› Por Juan Pablo Bertazza
Jardín nocturno
Susana Aguad
Simurg
103 páginas
San Agustín dijo, alguna vez, sobre el tiempo: “Cuando no me lo preguntan, sé qué es; cuando me lo preguntan, no lo sé”. Y es notable, pero esa disyuntiva entre la pregunta y la no pregunta, que determina nada menos que saber o no lo que es el tiempo, puede homologarse a aquello de que la ficción, en cierta forma, puede echar más luz sobre ciertos temas que un tratado filosófico, concebido en general para responder una pregunta, mientras que la ficción sería la respuesta a una pregunta que no formuló nadie.
Con Jardín nocturno, Susana Aguad –escritora de gran trayectoria que vivió exiliada en París entre 1976 y 1984– se propuso responder varias preguntas relacionadas con el tiempo que, en rigor, muchos querían saber pero nadie se atrevió a formular. Quince relatos cortos, con Cesare Pavese espiando desde el epígrafe, que llevan la marca común del tiempo, ya sea por temáticas principales –una charla onírica de una pareja se desvanece cuando su hijo deja caer varios cuerpos sobre el Río de la Plata y sin paracaídas–, secundarias –un conductor que, con la intención de pedir un remolque para su auto averiado, deja a sus hijos un revólver en la guantera por si tienen que defenderse– o por la misma influencia que el tiempo pudo generar en la extensión de algunos relatos que adquieren categoría de hiperbreves, como si esa amenaza que en algunas historias constituye la muerte –tal vez, la faceta menos amable del tiempo– se hubiera inmiscuido en la propia escritura de tramas como El cura sanador y El hombre de las estaciones de servicio cortándoles el aliento para hacerles sentir su peso en carne propia, y generando así un fuerte efecto de ruptura.

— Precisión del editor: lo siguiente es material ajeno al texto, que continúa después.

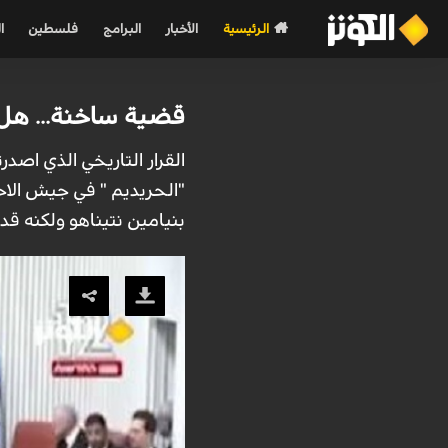
الرئيسية
الأخبار
البرامج
فلسطين
ا
قضية ساخنة... هل 
القرار التاريخي الذي اصد
"الحريديم " في جيش الاحت
بنيامين نتيناهو ولكنه ق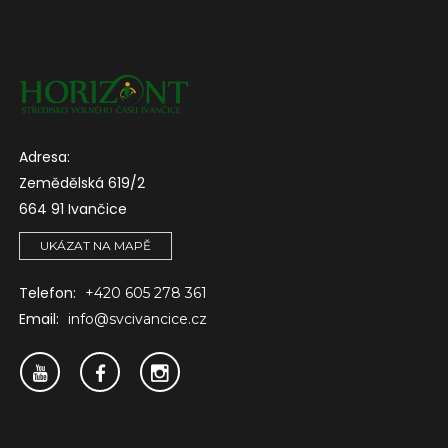
Adresa:
Zemědělská 619/2
664 91 Ivančice
UKÁZAT NA MAPĚ
Telefon:
+420 605 278 361
Email:
info@svcivancice.cz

Es justamente en la intersección de la muerte con el tiempo que la metáfora del jardín nocturno adquiere, paradójicamente, toda su luz. No sólo porque los grandes acontecimientos de este libro, casi todos estremecedores, suceden siempre de noche, sino también porque en el cuento que da título al libro ese jardín nocturno no es otra cosa que la bóveda del cielo en la que, así como es posible ver la luz de estrellas que ya están muertas, un padre viudo vislumbra el brillo rojo de dos estrellas que, todo parece indicarlo, todavía no existen. Por otro lado, en el excelente cuento que abre este volumen, Verano y humo, el jardín nocturno está constituido por plantas ocultas hechas manchones de sombras, por obra de los “retazos del lechoso blanco que derramaban los focos de luz en cada esquina”. Ese jardín estilo Rembrandt encarnará a la perfección el misterioso otro lado del tiempo, que se va tragando como un agujero negro la fidelidad, las utopías y hasta la vida misma de un grupo de parejas amigas que festejaban, desde los años sesenta, cada fin de año en una casa de fin de semana.
De Jardín nocturno, el libro, podría decirse exactamente lo contrario a esa concepción asfixiantemente cíclica sobre el tiempo que aporta uno de los cuentos: “Cada noche ha resultado la repetición de las anteriores”. Por su fuerte impronta poética y variados argumentos que parecen responder un poco más a la búsqueda verbal que al respeto de estructuras narrativas clásicas, este volumen de relatos es un libro diferente, que parece sencillo hasta que se revela estremecedor.